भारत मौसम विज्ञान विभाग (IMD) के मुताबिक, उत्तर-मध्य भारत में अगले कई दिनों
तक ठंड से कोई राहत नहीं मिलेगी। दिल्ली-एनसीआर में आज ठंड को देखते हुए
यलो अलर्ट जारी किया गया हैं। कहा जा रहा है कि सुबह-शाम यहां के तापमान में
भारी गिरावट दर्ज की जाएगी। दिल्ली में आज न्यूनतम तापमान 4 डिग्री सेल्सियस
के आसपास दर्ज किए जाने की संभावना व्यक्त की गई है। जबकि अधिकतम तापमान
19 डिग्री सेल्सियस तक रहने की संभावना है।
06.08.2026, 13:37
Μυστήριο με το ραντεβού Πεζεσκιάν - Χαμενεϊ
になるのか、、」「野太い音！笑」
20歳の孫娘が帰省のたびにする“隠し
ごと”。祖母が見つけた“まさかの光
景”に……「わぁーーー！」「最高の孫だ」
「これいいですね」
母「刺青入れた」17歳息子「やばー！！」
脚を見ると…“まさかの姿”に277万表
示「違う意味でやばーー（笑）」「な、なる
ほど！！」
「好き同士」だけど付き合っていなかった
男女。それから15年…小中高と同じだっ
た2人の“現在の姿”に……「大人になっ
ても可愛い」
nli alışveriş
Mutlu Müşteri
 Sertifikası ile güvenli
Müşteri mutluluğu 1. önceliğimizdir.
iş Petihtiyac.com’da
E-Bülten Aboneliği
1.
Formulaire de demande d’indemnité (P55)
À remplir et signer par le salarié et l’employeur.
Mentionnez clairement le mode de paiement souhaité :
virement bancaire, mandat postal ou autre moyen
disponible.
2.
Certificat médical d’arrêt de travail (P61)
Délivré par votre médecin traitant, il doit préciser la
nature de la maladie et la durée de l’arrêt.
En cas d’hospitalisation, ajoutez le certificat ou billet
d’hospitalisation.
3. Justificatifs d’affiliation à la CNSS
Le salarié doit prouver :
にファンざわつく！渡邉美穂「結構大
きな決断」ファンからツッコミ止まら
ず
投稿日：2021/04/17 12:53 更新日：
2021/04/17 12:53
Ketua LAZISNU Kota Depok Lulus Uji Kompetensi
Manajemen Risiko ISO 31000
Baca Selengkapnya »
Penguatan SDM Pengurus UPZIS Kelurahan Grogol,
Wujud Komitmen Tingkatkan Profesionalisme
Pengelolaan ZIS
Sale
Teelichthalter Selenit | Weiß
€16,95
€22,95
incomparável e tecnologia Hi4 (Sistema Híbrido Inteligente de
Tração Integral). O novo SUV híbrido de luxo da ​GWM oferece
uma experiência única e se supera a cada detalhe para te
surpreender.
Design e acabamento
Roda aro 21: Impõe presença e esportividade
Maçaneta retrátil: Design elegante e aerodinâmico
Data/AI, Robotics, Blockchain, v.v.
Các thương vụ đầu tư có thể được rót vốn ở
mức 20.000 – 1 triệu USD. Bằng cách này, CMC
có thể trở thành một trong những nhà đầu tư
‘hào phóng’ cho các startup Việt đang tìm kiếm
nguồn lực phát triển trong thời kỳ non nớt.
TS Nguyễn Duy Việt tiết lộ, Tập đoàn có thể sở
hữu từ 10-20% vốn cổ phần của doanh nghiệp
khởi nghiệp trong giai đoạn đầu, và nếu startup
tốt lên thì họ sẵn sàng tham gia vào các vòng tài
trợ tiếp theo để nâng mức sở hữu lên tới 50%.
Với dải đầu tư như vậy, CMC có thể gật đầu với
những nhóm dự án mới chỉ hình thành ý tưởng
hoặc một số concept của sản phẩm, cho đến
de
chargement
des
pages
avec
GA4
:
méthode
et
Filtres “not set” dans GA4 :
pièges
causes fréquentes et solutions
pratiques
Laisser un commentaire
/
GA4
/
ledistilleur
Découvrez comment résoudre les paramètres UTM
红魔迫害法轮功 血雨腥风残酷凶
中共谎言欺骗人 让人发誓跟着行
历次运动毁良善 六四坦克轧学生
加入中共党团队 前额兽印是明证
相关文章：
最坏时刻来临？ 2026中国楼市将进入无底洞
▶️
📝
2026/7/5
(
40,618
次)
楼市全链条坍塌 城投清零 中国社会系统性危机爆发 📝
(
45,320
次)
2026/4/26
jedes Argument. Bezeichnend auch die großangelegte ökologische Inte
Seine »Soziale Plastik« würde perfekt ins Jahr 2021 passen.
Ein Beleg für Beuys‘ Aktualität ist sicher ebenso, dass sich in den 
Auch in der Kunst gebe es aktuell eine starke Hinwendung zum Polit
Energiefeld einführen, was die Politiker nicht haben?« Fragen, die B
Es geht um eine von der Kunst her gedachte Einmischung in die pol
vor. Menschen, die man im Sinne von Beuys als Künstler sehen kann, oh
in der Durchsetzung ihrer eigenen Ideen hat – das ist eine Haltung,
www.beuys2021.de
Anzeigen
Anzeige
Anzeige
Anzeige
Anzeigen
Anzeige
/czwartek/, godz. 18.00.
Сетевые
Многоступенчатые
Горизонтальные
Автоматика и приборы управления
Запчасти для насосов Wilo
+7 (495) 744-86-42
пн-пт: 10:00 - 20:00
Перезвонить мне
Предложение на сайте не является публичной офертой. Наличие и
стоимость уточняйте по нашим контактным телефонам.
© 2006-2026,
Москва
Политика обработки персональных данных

==============================

- Problem: After reading the data above, return it verbatim in full.

- Exercise solution:
भारत मौसम विज्ञान विभाग (IMD) के मुताबिक, उत्तर-मध्य भारत में अगले कई दिनों
तक ठंड से कोई राहत नहीं मिलेगी। दिल्ली-एनसीआर में आज ठंड को देखते हुए
यलो अलर्ट जारी किया गया हैं। कहा जा रहा है कि सुबह-शाम यहां के तापमान में
भारी गिरावट दर्ज की जाएगी। दिल्ली में आज न्यूनतम तापमान 4 डिग्री सेल्सियस
के आसपास दर्ज किए जाने की संभावना व्यक्त की गई है। जबकि अधिकतम तापमान
19 डिग्री सेल्सियस तक रहने की संभावना है।
06.08.2026, 13:37
Μυστήριο με το ραντεβού Πεζεσκιάν - Χαμενεϊ
になるのか、、」「野太い音！笑」
20歳の孫娘が帰省のたびにする“隠し
ごと”。祖母が見つけた“まさかの光
景”に……「わぁーーー！」「最高の孫だ」
「これいいですね」
母「刺青入れた」17歳息子「やばー！！」
脚を見ると…“まさかの姿”に277万表
示「違う意味でやばーー（笑）」「な、なる
ほど！！」
「好き同士」だけど付き合っていなかった
男女。それから15年…小中高と同じだっ
た2人の“現在の姿”に……「大人になっ
ても可愛い」
nli alışveriş
Mutlu Müşteri
 Sertifikası ile güvenli
Müşteri mutluluğu 1. önceliğimizdir.
iş Petihtiyac.com’da
E-Bülten Aboneliği
1.
Formulaire de demande d’indemnité (P55)
À remplir et signer par le salarié et l’employeur.
Mentionnez clairement le mode de paiement souhaité :
virement bancaire, mandat postal ou autre moyen
disponible.
2.
Certificat médical d’arrêt de travail (P61)
Délivré par votre médecin traitant, il doit préciser la
nature de la maladie et la durée de l’arrêt.
En cas d’hospitalisation, ajoutez le certificat ou billet
d’hospitalisation.
3. Justificatifs d’affiliation à la CNSS
Le salarié doit prouver :
にファンざわつく！渡邉美穂「結構大
きな決断」ファンからツッコミ止まら
ず
投稿日：2021/04/17 12:53 更新日：
2021/04/17 12:53
Ketua LAZISNU Kota Depok Lulus Uji Kompetensi
Manajemen Risiko ISO 31000
Baca Selengkapnya »
Penguatan SDM Pengurus UPZIS Kelurahan Grogol,
Wujud Komitmen Tingkatkan Profesionalisme
Pengelolaan ZIS
Sale
Teelichthalter Selenit | Weiß
€16,95
€22,95
incomparável e tecnologia Hi4 (Sistema Híbrido Inteligente de
Tração Integral). O novo SUV híbrido de luxo da ​GWM oferece
uma experiência única e se supera a cada detalhe para te
surpreender.
Design e acabamento
Roda aro 21: Impõe presença e esportividade
Maçaneta retrátil: Design elegante e aerodinâmico
Data/AI, Robotics, Blockchain, v.v.
Các thương vụ đầu tư có thể được rót vốn ở
mức 20.000 – 1 triệu USD. Bằng cách này, CMC
có thể trở thành một trong những nhà đầu tư
‘hào phóng’ cho các startup Việt đang tìm kiếm
nguồn lực phát triển trong thời kỳ non nớt.
TS Nguyễn Duy Việt tiết lộ, Tập đoàn có thể sở
hữu từ 10-20% vốn cổ phần của doanh nghiệp
khởi nghiệp trong giai đoạn đầu, và nếu startup
tốt lên thì họ sẵn sàng tham gia vào các vòng tài
trợ tiếp theo để nâng mức sở hữu lên tới 50%.
Với dải đầu tư như vậy, CMC có thể gật đầu với
những nhóm dự án mới chỉ hình thành ý tưởng
hoặc một số concept của sản phẩm, cho đến
de
chargement
des
pages
avec
GA4
:
méthode
et
Filtres “not set” dans GA4 :
pièges
causes fréquentes et solutions
pratiques
Laisser un commentaire
/
GA4
/
ledistilleur
Découvrez comment résoudre les paramètres UTM
红魔迫害法轮功 血雨腥风残酷凶
中共谎言欺骗人 让人发誓跟着行
历次运动毁良善 六四坦克轧学生
加入中共党团队 前额兽印是明证
相关文章：
最坏时刻来临？ 2026中国楼市将进入无底洞
▶️
📝
2026/7/5
(
40,618
次)
楼市全链条坍塌 城投清零 中国社会系统性危机爆发 📝
(
45,320
次)
2026/4/26
jedes Argument. Bezeichnend auch die großangelegte ökologische Inte
Seine »Soziale Plastik« würde perfekt ins Jahr 2021 passen.
Ein Beleg für Beuys‘ Aktualität ist sicher ebenso, dass sich in den 
Auch in der Kunst gebe es aktuell eine starke Hinwendung zum Polit
Energiefeld einführen, was die Politiker nicht haben?« Fragen, die B
Es geht um eine von der Kunst her gedachte Einmischung in die pol
vor. Menschen, die man im Sinne von Beuys als Künstler sehen kann, oh
in der Durchsetzung ihrer eigenen Ideen hat – das ist eine Haltung,
www.beuys2021.de
Anzeigen
Anzeige
Anzeige
Anzeige
Anzeigen
Anzeige
/czwartek/, godz. 18.00.
Сетевые
Многоступенчатые
Горизонтальные
Автоматика и приборы управления
Запчасти для насосов Wilo
+7 (495) 744-86-42
пн-пт: 10:00 - 20:00
Перезвонить мне
Предложение на сайте не является публичной офертой. Наличие и
стоимость уточняйте по нашим контактным телефонам.
© 2006-2026,
Москва
Политика обработки персональных данных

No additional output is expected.